Last Wednesday was my wedding anniversary.
Actually, it would have been my 9th wedding anniversary if we were still together. But the more I tried not to think about it, the more that date seemed to creep up. October 28th.
My Ex sent me a text message, asking if I was OK. He said he wanted to make sure I wasn’t too sad, that I should do something nice for myself.
For the longest time, during the divorce, I couldn’t make sense of what he’d done--the lies and deception. How could someone con the person they said they loved? Aren’t you supposed to be a team--watch each other’s backs?
So I deduced that he couldn’t have loved me…I was just a pawn. The idea was extremely painful and spawned alot of self-loathing about my own lack of insight.
Now that there’s some distance, I don’t think that was the case, I think he loved me as much as he could love anyone. But I also think he’s damaged. I truly believe his parents did a number on him, and honestly I hate them. I hate them for what they did to him and to us.
But because of that damage, despite the fact that I believe he still loves me, and I love him to some degree, we can not ever be together. And after everything, to be honest, I can no longer think of him in terms of a sexual relationship. I love him as one does someone who held a special place in you life at one point. I care about what happens to him, but have absolutely no desire to repeat what we once had. That is the past and I would like it to remain there.
A lot of people in my life don’t understand and always ask me why I even bother talking to him anymore. I’ve never had an answer for them.
But as I reflect back, I am grateful to have seen this transformation since the separation.

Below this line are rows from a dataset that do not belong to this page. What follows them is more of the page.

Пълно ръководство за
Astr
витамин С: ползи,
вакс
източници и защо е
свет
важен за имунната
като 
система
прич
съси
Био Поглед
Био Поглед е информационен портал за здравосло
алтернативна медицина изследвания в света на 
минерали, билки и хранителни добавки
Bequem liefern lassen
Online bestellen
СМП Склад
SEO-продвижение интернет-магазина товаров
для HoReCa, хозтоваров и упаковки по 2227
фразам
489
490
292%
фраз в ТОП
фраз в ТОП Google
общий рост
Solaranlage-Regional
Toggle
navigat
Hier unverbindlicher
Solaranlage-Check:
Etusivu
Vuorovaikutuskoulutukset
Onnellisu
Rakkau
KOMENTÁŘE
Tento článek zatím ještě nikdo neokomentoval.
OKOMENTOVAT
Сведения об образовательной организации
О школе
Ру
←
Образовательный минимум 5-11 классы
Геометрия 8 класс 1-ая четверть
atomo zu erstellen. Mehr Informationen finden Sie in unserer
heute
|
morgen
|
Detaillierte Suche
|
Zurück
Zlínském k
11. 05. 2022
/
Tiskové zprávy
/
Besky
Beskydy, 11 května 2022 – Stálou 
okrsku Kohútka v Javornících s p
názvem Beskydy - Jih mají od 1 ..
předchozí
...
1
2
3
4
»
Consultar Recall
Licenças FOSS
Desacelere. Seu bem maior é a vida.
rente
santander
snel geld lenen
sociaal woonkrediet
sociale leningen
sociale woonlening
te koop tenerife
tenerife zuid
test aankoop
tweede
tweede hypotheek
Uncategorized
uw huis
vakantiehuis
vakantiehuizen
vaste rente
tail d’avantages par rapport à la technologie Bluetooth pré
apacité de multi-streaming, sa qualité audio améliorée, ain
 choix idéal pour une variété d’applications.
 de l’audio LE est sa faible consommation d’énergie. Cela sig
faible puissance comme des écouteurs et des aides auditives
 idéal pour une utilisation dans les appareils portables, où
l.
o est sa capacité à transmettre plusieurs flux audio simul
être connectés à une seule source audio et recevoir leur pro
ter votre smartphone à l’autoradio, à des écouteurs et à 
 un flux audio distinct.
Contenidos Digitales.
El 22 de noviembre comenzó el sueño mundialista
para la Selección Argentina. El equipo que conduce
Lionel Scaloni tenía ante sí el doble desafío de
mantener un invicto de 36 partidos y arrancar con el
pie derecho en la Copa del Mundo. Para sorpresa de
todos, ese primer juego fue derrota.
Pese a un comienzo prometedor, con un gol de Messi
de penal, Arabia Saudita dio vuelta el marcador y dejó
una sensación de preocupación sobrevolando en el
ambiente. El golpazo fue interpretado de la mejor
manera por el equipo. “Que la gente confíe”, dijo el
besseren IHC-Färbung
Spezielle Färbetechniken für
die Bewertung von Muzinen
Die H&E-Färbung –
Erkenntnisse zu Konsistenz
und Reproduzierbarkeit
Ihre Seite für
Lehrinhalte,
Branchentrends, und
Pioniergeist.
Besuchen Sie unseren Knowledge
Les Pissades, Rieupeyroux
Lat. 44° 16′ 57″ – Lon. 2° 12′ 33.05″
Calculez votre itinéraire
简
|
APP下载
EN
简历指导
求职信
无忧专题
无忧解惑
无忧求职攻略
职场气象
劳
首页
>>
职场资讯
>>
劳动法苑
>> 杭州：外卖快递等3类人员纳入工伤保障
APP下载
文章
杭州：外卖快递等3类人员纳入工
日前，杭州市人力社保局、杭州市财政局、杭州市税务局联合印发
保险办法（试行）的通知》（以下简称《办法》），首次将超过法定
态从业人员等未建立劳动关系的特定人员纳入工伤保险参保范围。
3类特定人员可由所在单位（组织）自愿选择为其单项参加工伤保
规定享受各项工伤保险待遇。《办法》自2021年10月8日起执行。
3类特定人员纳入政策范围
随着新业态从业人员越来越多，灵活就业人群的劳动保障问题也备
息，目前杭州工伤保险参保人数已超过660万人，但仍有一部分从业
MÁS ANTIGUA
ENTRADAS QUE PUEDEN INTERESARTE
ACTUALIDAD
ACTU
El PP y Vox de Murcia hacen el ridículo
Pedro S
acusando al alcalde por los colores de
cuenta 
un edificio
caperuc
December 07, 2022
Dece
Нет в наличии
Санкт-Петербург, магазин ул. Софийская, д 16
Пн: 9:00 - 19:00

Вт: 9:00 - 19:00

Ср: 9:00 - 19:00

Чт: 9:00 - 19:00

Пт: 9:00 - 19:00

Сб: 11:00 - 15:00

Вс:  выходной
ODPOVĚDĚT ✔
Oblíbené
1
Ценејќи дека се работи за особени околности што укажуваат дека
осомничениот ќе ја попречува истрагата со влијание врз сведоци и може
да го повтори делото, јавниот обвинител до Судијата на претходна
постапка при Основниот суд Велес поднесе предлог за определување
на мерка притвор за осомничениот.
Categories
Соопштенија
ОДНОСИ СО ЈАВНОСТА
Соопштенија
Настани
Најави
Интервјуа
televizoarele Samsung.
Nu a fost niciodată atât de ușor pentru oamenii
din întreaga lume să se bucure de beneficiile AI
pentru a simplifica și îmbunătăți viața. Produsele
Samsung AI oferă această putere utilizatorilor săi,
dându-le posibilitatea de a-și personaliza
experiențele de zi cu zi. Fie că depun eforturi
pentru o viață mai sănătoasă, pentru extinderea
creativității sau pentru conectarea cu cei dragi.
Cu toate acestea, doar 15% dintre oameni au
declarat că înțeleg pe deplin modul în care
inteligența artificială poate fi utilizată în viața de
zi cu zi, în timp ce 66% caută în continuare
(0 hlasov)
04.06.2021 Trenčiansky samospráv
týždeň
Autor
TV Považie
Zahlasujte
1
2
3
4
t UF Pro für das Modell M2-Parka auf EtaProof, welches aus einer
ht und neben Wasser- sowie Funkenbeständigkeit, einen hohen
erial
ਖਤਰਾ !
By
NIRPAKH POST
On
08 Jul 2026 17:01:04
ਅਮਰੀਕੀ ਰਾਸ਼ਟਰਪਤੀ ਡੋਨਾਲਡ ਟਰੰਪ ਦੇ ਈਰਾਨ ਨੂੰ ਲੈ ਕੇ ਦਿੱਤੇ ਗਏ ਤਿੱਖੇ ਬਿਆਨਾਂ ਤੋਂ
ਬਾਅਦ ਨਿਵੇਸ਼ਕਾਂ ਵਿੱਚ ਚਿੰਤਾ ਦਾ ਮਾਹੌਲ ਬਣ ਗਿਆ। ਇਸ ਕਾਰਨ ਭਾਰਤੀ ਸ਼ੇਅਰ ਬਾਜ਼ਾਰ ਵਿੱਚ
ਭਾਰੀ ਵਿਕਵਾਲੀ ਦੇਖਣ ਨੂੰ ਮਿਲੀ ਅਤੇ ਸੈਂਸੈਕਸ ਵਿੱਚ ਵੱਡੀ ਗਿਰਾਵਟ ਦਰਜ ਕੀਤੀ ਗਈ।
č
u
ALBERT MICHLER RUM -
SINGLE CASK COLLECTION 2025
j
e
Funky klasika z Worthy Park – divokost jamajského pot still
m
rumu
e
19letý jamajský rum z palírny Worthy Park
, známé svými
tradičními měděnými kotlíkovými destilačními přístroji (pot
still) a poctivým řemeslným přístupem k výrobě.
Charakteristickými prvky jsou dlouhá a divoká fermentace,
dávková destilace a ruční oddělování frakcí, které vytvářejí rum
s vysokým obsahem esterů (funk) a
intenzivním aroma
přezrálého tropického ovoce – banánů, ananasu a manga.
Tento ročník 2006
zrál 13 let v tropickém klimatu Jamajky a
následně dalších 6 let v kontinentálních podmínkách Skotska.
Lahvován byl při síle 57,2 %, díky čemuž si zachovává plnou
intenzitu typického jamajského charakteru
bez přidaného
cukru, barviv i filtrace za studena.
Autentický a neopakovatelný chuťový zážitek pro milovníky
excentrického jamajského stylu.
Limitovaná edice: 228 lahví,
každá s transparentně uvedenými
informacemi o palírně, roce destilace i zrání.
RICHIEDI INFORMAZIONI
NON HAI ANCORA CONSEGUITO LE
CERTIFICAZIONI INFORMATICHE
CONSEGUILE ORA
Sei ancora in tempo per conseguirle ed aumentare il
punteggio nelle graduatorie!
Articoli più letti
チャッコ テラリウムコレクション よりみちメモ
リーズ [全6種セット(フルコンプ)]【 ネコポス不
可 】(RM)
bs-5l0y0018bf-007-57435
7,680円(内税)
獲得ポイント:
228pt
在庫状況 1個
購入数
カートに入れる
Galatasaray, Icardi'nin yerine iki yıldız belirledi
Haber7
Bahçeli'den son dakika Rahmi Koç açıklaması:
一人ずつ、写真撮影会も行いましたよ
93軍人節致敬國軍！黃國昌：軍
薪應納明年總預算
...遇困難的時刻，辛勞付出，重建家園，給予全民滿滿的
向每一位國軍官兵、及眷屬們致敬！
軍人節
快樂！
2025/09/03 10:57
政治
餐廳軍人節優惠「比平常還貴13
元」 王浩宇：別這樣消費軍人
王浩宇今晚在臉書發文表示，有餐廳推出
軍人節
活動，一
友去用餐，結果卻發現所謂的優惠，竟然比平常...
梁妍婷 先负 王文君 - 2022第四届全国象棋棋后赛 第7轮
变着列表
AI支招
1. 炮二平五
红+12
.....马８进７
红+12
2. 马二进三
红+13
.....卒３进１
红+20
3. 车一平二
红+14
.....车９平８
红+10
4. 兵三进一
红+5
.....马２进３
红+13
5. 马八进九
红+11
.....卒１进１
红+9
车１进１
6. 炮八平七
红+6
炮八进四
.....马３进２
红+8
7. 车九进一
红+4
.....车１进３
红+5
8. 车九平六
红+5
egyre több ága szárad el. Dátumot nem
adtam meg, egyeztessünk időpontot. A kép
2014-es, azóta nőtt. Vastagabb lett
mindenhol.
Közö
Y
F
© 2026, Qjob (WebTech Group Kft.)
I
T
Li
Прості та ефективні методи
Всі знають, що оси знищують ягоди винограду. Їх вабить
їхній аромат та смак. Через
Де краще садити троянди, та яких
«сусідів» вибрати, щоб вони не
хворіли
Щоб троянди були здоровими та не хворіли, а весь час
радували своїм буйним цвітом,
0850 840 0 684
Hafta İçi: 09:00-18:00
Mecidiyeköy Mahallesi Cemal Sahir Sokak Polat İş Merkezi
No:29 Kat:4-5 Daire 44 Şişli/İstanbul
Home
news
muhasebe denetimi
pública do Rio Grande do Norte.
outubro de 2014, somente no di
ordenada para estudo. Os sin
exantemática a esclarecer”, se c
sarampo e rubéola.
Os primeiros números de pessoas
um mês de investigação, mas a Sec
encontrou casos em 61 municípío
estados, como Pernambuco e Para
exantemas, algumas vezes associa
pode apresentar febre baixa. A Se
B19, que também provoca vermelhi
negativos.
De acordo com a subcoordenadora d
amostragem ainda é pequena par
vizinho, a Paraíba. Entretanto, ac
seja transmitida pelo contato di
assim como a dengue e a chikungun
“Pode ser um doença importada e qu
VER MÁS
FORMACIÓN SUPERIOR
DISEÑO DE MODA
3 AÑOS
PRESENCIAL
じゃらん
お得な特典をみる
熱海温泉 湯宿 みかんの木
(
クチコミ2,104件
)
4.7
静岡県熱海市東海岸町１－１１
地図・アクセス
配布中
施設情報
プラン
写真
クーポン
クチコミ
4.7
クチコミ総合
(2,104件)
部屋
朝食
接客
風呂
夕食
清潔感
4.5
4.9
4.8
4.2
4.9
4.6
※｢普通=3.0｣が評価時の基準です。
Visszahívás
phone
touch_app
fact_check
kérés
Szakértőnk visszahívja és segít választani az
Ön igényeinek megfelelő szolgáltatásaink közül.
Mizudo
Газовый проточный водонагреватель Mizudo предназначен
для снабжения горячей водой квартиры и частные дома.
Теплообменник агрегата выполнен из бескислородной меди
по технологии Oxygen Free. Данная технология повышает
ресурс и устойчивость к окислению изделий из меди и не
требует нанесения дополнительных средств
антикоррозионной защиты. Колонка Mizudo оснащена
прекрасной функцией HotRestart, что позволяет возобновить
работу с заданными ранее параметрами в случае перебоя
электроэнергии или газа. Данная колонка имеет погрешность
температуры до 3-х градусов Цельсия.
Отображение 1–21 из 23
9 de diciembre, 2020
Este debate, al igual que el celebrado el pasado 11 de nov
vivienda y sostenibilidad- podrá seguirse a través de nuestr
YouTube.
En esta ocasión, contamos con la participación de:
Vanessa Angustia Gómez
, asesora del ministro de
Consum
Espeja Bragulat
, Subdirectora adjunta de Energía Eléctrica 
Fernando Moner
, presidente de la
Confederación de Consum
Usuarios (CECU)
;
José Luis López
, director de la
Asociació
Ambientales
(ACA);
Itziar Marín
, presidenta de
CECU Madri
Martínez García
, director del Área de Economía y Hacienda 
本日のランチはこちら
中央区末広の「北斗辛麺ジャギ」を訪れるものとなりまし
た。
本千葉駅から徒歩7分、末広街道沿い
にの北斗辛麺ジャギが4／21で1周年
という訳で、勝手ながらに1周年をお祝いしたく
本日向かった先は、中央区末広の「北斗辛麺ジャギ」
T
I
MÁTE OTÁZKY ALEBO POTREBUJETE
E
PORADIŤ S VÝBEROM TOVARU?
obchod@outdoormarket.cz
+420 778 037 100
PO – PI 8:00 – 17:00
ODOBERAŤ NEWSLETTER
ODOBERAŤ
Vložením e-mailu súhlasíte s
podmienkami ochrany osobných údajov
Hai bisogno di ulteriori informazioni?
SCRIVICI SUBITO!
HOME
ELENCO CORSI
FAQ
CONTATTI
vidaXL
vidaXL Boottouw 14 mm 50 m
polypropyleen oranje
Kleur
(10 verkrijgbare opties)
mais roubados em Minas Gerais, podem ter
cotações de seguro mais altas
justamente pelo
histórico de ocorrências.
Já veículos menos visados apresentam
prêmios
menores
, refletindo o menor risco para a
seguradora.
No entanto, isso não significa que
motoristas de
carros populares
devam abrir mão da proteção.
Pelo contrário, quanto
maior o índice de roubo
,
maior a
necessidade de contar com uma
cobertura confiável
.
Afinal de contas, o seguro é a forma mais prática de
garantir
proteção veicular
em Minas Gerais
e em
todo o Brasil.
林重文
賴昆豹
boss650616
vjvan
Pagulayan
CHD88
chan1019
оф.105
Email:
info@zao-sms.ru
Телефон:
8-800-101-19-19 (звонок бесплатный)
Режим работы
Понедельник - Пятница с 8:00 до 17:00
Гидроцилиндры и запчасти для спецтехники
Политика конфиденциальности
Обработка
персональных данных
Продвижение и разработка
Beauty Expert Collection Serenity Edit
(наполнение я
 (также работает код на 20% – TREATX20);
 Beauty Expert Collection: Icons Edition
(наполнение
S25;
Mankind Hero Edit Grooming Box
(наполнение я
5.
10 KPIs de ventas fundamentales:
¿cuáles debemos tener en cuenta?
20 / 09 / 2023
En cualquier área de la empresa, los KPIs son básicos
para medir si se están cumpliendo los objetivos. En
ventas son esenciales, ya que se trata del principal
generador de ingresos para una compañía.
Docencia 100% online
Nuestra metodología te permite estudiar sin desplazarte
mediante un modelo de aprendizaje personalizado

One of the hardest things about the divorce was the pain I inflicted on myself as I discovered yet another way he had conned me during the marriage. As I unearthed lies, and deception…many of which had been directly advised by my Father-in-law, I was in complete awe of how I had been so stupid.
How could I have not seen it?? How could I have been so stupid…was I that desperate to have not seen it? What was wrong with me?
I felt like such a failure.
But as the feelings during the divorce have mellowed, and for whatever reason my Ex has continued communicating with me, he has once again become that man I dated. I realized this week, that I can forgive myself. If I hadn’t already had a peek behind the curtain, I would say this man, who was my husband, was a decent human being--caring and considerate…for that’s how he now treats me. It is a comfortable, seemingly safe place.
Thankfully, though. I know better now.
I can see why I thought the way I had, I can see why I had formed a high opinion of him. I tend to take things at face value and, as one does with those one loves, I had believed the things he said to me. I had thought perhaps I had imagined his thoughtfulness, or had projected those things onto him. But as I see him once more showing me consideration, etc I am now able to look back at my younger self with more understanding and forgiveness.
I also now know that people who have Narcissistic Personality Disorder are chameleons, and are very adept at projecting charm and caring even though they do not truly know the meaning of those things. So while this new knowledge will prevent me for falling for him again, as I did before, I can understand why my younger, unknowing self did.
I am grateful for this; I tend to be so very harsh on myself. There is something very comforting in self-forgiveness.